As wildfires burned in Southern California, emergency rooms flooded with people impacted by the flames, heat, and poor air quality. But hospitals were prepared for the disaster, and acted fast to provide quality care to all of their patients.
Hospitals go the extra mile to inform Californian communities. When air quality warnings were put into place for Ventura, Los Angeles, and Santa Barbara, hospitals prepared accordingly. Providence Holy Cross Medical Center set up a hotline for questions about the warnings, and received 20 calls in just three days.
Californian hospitals are prepared to care for everyone. Microscopic particles in smoke can travel deep into the lungs, which is especially harmful for people who have existing health problems. For people in the hospital with heart and lung conditions, smoke from the fires could mean life or death. Hospitals in affected areas, like Valley Presbyterian in Van Nuys, placed air purifiers throughout the hospital to keep patients safe. The staff also offered face masks to employees, patients, and visitors.

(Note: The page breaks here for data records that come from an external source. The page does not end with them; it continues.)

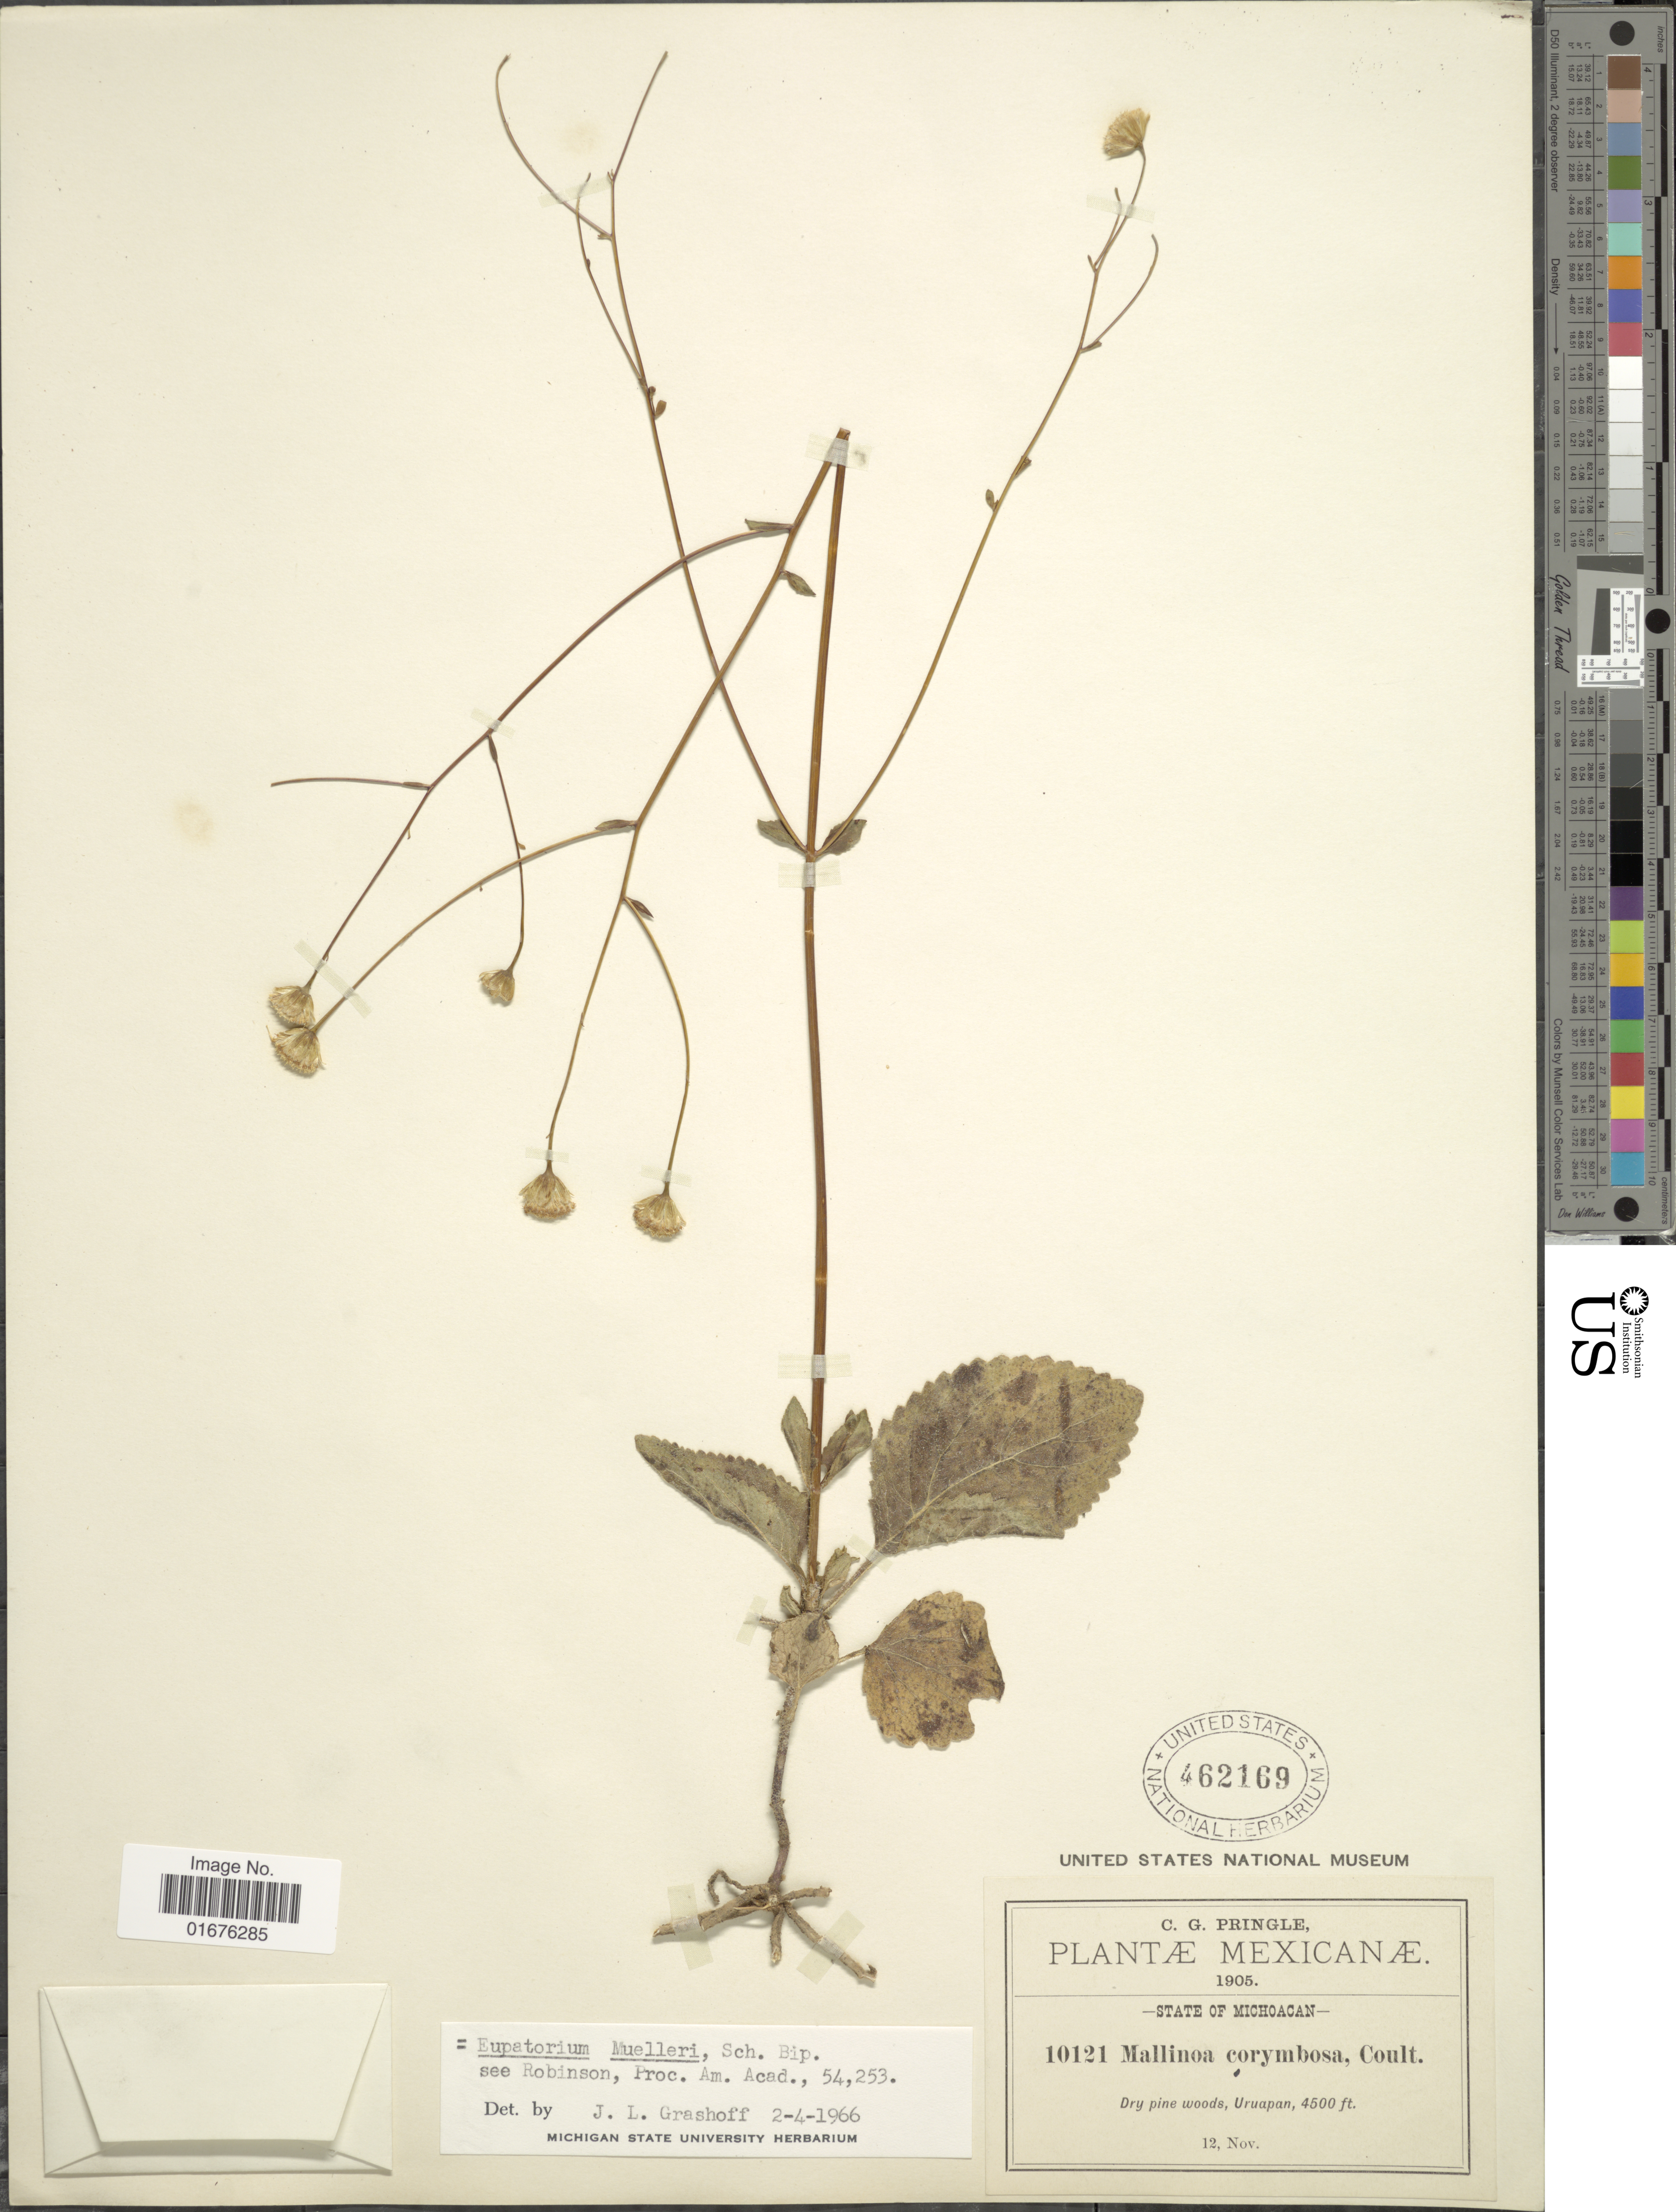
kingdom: Plantae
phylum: Tracheophyta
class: Magnoliopsida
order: Asterales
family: Asteraceae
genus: Ageratina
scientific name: Ageratina muelleri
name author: (Sch. Bip. ex Klatt) R.M. King & H. Rob.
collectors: C. G. Pringle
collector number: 10121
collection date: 1905-11-12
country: Mexico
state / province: Michoacán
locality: Dry pine woods, Uruapan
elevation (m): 1372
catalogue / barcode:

Hospitals are ready for anything. Some hospitals faced power outages and evacuation because of the wildfires. Santa Paula Hospital, which was only miles from where the Thomas fire started, had to rely on a power generator. But the hospital remained open throughout the fire because of a planned, coordinated effort between hospital staff and emergency responders.
When the danger is too great, hospitals put safety first. When the wildfire neared the Vista Del Mar Hospital, caregivers and staff quickly gathered necessary paperwork and medicine for their patients. Staff calmly evacuated patients to nearby facilities, and soon after the hospital was completely destroyed by the fire. Despite the imminent danger, every employee worked purposefully and professionally to ensure patients got out of the hospital safely.